Db2 – set order of query execution

db2performancequery-performance

Below query is executing in approx 5 min:

     SELECT COUNT(distinct B.CALL_ID), C.IVR_APPLN_NAME
      FROM PTDT.TDT_CALL_DATA AS A, PTDT.TDT_IVR_CALL_APPLICATIONS AS B,
           PTDT.TDT_IVR_APPLN_REF AS C
      WHERE A.CALL_ID = B.CALL_ID AND B.IVR_APPLN_ID = C.IVR_APPLN_ID
      GROUP BY C.IVR_APPLN_NAME;

By adding additional where clause (IVR_APPLN_NAME) it's executing in 120 min.
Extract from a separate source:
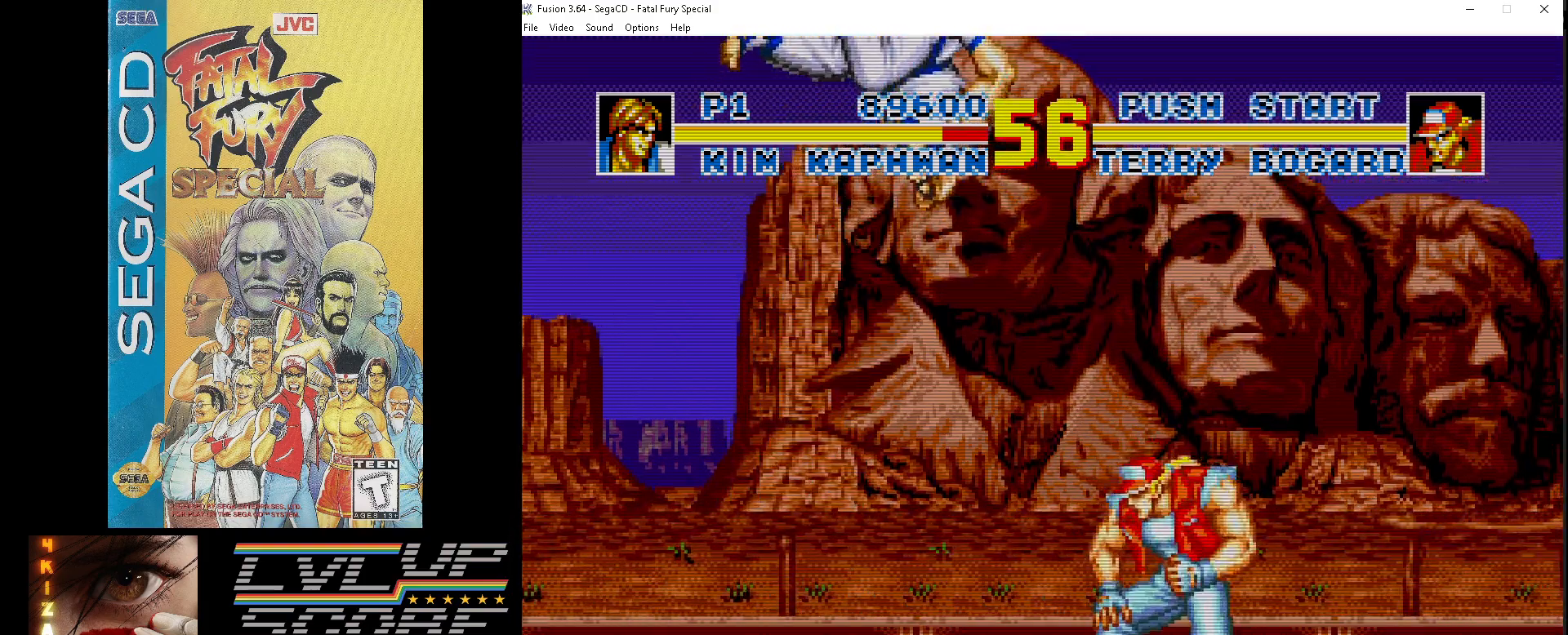
{"buttons": ["DPAD_DOWN", "DPAD_RIGHT"], "events": [[50, "DPAD_UP", "up"], [67, "Z", "up"], [133, "Z", "down"], [200, "DPAD_DOWN", "down"], [233, "Z", "up"], [283, "Z", "down"], [400, "Z", "up"]]}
    SELECT COUNT(distinct B.CALL_ID), C.IVR_APPLN_NAME
            FROM PTDT.TDT_CALL_DATA AS A, PTDT.TDT_IVR_CALL_APPLICATIONS AS B,
            PTDT.TDT_IVR_APPLN_REF AS C
            WHERE A.CALL_ID = B.CALL_ID AND B.IVR_APPLN_ID = C.IVR_APPLN_ID
        AND C.IVR_APPLN_NAME in ('DSC','EMS','FAO','RET','YAS')
      GROUP BY C.IVR_APPLN_NAME;

So I tried to run it like below:

       select * from (
                SELECT COUNT(distinct B.CALL_ID), C.IVR_APPLN_NAME
                   FROM PTDT.TDT_CALL_DATA AS A, PTDT.TDT_IVR_CALL_APPLICATIONS AS B,
                   PTDT.TDT_IVR_APPLN_REF AS C
                WHERE A.CALL_ID = B.CALL_ID AND B.IVR_APPLN_ID = C.IVR_APPLN_ID
                GROUP BY C.IVR_APPLN_NAME) as D
       where D.IVR_APPLN_NAME in ('DSC','EMS','FAO','RET','YAS')
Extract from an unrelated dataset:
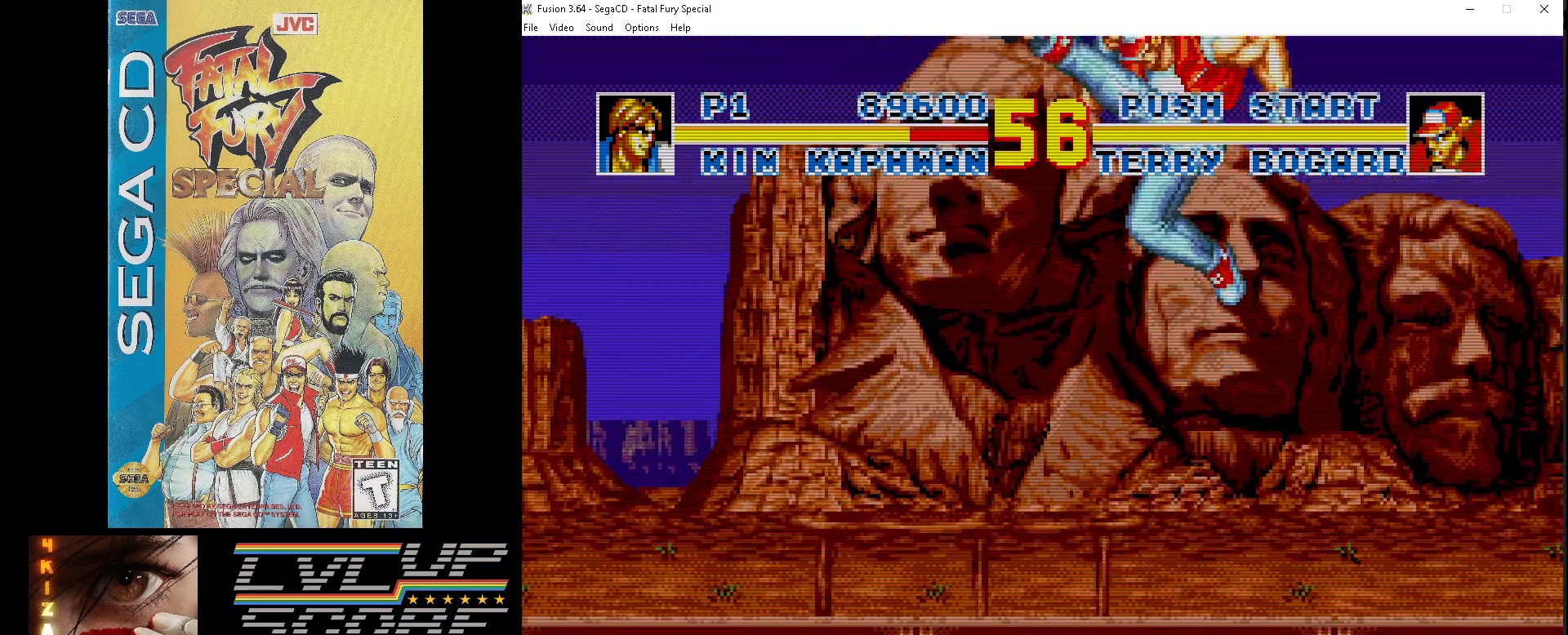
{"buttons": ["DPAD_DOWN", "DPAD_LEFT"], "events": [[17, "DPAD_RIGHT", "up"], [50, "DPAD_DOWN", "up"], [83, "DPAD_LEFT", "down"], [217, "DPAD_DOWN", "down"]]}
I assumed that internal query will run first (like before it was running in 5 min) and then I will filter results out of that (from outer filter D.IVR_APPLN_NAME in ('DSC','EMS','FAO','RET','YAS')).
But this was not the case, DB2 manipulated in such way that it applied outer filter (IVR_APPLN_NAME) to internal query and overall query executed again in 120 min.
Other option could be to store internal result in temporary table but temp table use in DB2 itself is not as simple as in SQL.

Any suggestions?

Best Answer

Try following change. It might work.

select d.count1 , d.IVR_APPLN_NAME  
from (
        SELECT COUNT(distinct B.CALL_ID) as count1, 
               C.IVR_APPLN_NAME , 
               C.IVR_APPLN_NAME || '' as  test_name
        FROM PTDT.TDT_CALL_DATA AS A, 
             PTDT.TDT_IVR_CALL_APPLICATIONS AS B,
             PTDT.TDT_IVR_APPLN_REF AS C
        WHERE A.CALL_ID = B.CALL_ID AND B.IVR_APPLN_ID = C.IVR_APPLN_ID
        GROUP BY C.IVR_APPLN_NAME
     ) as D
where D.test_NAME in ('DSC','EMS','FAO','RET','YAS')

This SQL is different from the SQL in the question. By using a derived column (test_name) instead of original column (IVR_APPLN_NAME) in where clause, we might be able to outsmart the optimizer. I tested this strategy on our system using different tables and it worked.